HDCCTV products hit the market

Thursday, July 30, 2009

DENISON, Texas—Fueled by the launch of the HDCCTV Alliance in June, there has been a great deal of interest in the concept of non-IP high-definition video surveillance. However, that concept is already reality. SG Digital, based here and the manufacturing arm of distributor Security Guys, has released a four-channel HD DVR, which you can actually buy today, using SD-I video transmission technology.

Not a part of the Alliance, SG-Digital was working on this independently, said SG-Digital’s Jeff Silverman. Previously known for being Kodicom’s exclusive dealer in the North America, “we’re not that much in the public spotlight,” Silverman said, “but we’re trying to change that by pushing this product out.” He said the DVR is already being installed at a South Dakota casino that had a need for four cameras continually offering 30 frames per second.
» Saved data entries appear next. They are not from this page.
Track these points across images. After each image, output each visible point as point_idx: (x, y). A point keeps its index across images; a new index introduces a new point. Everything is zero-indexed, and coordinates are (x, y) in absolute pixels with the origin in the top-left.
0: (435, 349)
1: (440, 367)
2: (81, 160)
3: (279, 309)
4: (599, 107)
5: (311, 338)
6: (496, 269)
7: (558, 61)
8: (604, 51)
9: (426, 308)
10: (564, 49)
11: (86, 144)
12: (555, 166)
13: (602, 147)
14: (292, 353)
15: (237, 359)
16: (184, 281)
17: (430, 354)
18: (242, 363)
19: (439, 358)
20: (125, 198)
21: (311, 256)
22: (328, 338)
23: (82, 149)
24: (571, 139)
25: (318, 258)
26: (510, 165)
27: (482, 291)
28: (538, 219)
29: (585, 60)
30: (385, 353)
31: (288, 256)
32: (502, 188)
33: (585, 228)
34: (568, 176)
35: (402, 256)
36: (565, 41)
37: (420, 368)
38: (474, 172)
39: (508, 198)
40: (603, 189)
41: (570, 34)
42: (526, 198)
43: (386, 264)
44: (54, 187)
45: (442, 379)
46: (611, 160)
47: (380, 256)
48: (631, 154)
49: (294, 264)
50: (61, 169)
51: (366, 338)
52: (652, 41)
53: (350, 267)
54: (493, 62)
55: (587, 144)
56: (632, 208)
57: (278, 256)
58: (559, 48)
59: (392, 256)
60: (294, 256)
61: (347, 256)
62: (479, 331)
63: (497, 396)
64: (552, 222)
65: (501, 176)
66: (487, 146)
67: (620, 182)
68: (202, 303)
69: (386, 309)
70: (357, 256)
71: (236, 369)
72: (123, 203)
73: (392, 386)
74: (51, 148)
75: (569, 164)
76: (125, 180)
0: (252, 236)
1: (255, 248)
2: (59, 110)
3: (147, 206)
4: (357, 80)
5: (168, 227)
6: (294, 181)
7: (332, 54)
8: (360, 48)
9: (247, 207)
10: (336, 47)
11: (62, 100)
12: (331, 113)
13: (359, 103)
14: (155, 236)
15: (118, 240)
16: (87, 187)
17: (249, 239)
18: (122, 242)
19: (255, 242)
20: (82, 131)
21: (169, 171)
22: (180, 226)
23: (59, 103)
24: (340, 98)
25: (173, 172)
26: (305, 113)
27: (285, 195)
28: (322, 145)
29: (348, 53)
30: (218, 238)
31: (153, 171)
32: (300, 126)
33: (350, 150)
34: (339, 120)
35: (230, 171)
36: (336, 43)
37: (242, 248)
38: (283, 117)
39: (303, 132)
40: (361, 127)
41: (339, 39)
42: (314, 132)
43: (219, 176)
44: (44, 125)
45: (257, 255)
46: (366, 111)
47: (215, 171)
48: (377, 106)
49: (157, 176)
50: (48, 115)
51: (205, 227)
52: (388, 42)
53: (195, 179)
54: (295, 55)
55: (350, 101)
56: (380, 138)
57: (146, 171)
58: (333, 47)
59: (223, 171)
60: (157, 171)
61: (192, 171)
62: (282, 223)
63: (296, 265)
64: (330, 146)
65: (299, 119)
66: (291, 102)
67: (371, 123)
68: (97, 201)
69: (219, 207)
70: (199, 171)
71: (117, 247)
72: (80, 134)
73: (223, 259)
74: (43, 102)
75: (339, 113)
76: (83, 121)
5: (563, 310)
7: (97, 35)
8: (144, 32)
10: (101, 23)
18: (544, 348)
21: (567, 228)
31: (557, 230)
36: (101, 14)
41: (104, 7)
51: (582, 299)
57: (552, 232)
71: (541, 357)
Security Guys has set up a Web site, www.highdefcctv.net, which may be confused with the Alliance’s www.highdefcctv.org.

The company can also produce a DVR that’s 20 channels total, with four offering HD and the other 16 offering traditional analog. But, “we’ll probably have eight and 16 channels of HD by the end of this year,” said Silverman.
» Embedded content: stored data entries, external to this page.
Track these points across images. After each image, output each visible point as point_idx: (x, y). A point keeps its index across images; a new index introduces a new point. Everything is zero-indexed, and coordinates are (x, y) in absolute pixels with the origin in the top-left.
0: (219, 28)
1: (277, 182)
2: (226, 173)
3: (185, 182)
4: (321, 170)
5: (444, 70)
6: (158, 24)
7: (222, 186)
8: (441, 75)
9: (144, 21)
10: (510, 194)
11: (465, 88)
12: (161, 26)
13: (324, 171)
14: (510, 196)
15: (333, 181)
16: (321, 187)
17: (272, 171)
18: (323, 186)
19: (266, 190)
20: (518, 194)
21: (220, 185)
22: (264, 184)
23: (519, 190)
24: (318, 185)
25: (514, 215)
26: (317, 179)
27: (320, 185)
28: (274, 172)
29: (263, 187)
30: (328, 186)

Other companies probably won’t be far behind. Chip-maker Stretch released this week an HD DVR card that should allow companies to be deploying product in Q1 or Q2 of 2010, said Bob Beachler, Stretch VP of sales and marketing, “and you’ll see interoperability demonstrations at ASIS.”

Stretch, a founding member of the HDCCTV Alliance, will also ensure that all of the DVRs produced using its technology are compliant with the HDCCTV Alliance interoperability specification.

Beachler isn’t shocked that SG-Digital is already to market with the technology, developed by its South Korean technology partners. “We’re demonstrating this technology using industrial cameras from Hitachi and Samsung now,” Beachler said. “It doesn’t necessarily surprise me if they can record SD-I-based cameras. SD-I came from the broadcast industry and they have in-studio equipment that records SD-I. I just wasn’t aware of someone doing it in video surveillance, per se.”